Action item —
Please rewrite the lines of text in the data as a JSON list of strings, one string per line, with blank lines left out. Leave the pictures themselves out of the answer.
[The data — start]
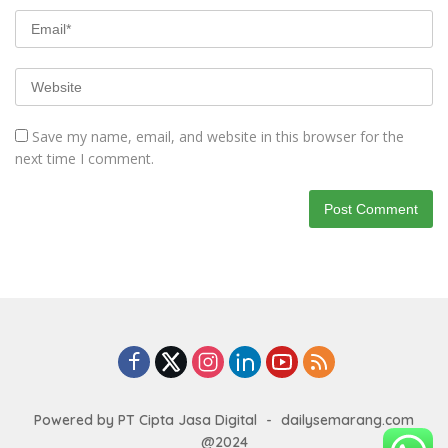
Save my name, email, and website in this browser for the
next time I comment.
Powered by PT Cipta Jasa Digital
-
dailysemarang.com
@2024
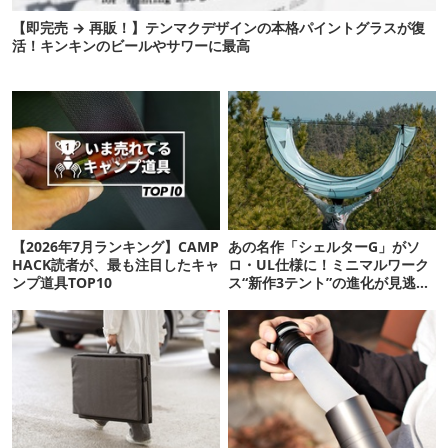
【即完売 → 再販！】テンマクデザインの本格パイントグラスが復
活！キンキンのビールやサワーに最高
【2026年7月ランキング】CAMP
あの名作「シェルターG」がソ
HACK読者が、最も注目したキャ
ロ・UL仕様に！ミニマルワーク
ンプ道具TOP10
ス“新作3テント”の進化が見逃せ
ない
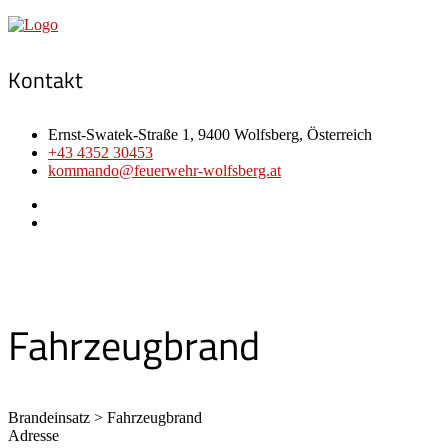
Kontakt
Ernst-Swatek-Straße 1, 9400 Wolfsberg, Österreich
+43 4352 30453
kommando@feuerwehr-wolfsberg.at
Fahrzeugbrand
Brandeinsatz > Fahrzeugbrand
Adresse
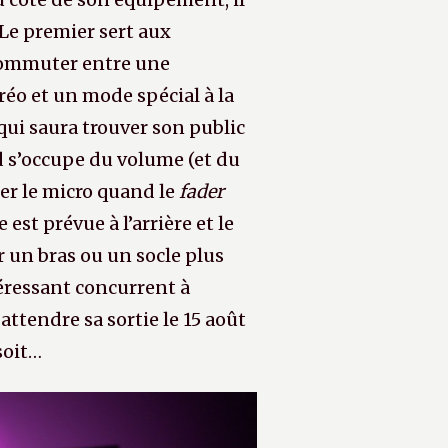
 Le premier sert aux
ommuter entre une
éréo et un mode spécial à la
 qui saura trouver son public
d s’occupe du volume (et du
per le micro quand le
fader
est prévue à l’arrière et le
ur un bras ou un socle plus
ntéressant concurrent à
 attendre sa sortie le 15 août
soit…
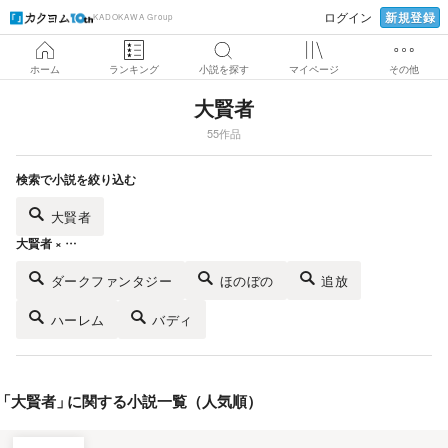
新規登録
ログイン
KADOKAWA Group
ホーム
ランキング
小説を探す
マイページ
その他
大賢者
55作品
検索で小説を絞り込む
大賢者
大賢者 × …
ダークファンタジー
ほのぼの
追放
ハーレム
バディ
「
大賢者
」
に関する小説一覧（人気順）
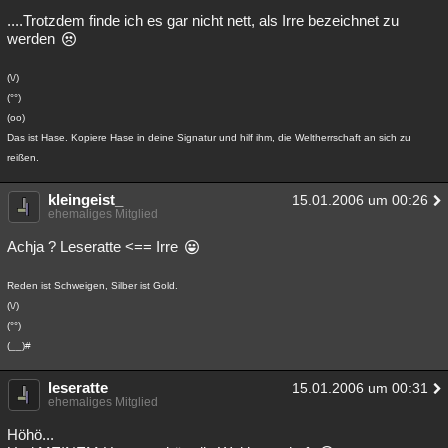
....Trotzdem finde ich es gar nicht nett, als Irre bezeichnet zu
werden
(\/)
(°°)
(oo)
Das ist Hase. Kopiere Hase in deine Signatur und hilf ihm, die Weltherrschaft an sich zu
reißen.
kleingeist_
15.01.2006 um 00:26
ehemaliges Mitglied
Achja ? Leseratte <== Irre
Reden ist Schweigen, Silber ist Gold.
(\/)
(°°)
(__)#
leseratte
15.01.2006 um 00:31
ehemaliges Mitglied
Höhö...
[The data — finish]
Finished exercise —
[
  "Save my name, email, and website in this browser for the",
  "next time I comment.",
  "Powered by PT Cipta Jasa Digital",
  "-",
  "dailysemarang.com",
  "@2024",
  "【即完売 → 再販！】テンマクデザインの本格パイントグラスが復",
  "活！キンキンのビールやサワーに最高",
  "【2026年7月ランキング】CAMP",
  "あの名作「シェルターG」がソ",
  "HACK読者が、最も注目したキャ",
  "ロ・UL仕様に！ミニマルワーク",
  "ンプ道具TOP10",
  "ス“新作3テント”の進化が見逃せ",
  "ない",
  "Kontakt",
  "Ernst-Swatek-Straße 1, 9400 Wolfsberg, Österreich",
  "+43 4352 30453",
  "kommando@feuerwehr-wolfsberg.at",
  "Fahrzeugbrand",
  "Brandeinsatz > Fahrzeugbrand",
  "Adresse",
  " Le premier sert aux",
  "ommuter entre une",
  "éréo et un mode spécial à la",
  " qui saura trouver son public",
  "d s’occupe du volume (et du",
  "per le micro quand le",
  "fader",
  "est prévue à l’arrière et le",
  "ur un bras ou un socle plus",
  "ntéressant concurrent à",
  " attendre sa sortie le 15 août",
  "soit…",
  "新規登録",
  "ログイン",
  "KADOKAWA Group",
  "ホーム",
  "ランキング",
  "小説を探す",
  "マイページ",
  "その他",
  "大賢者",
  "55作品",
  "検索で小説を絞り込む",
  "大賢者",
  "大賢者 × …",
  "ダークファンタジー",
  "ほのぼの",
  "追放",
  "ハーレム",
  "バディ",
  "「",
  "大賢者",
  "」",
  "に関する小説一覧（人気順）",
  "....Trotzdem finde ich es gar nicht nett, als Irre bezeichnet zu",
  "werden",
  "(\\/)",
  "(°°)",
  "(oo)",
  "Das ist Hase. Kopiere Hase in deine Signatur und hilf ihm, die Weltherrschaft an sich zu",
  "reißen.",
  "kleingeist_",
  "15.01.2006 um 00:26",
  "ehemaliges Mitglied",
  "Achja ? Leseratte <== Irre",
  "Reden ist Schweigen, Silber ist Gold.",
  "(\\/)",
  "(°°)",
  "(__)#",
  "leseratte",
  "15.01.2006 um 00:31",
  "ehemaliges Mitglied",
  "Höhö..."
]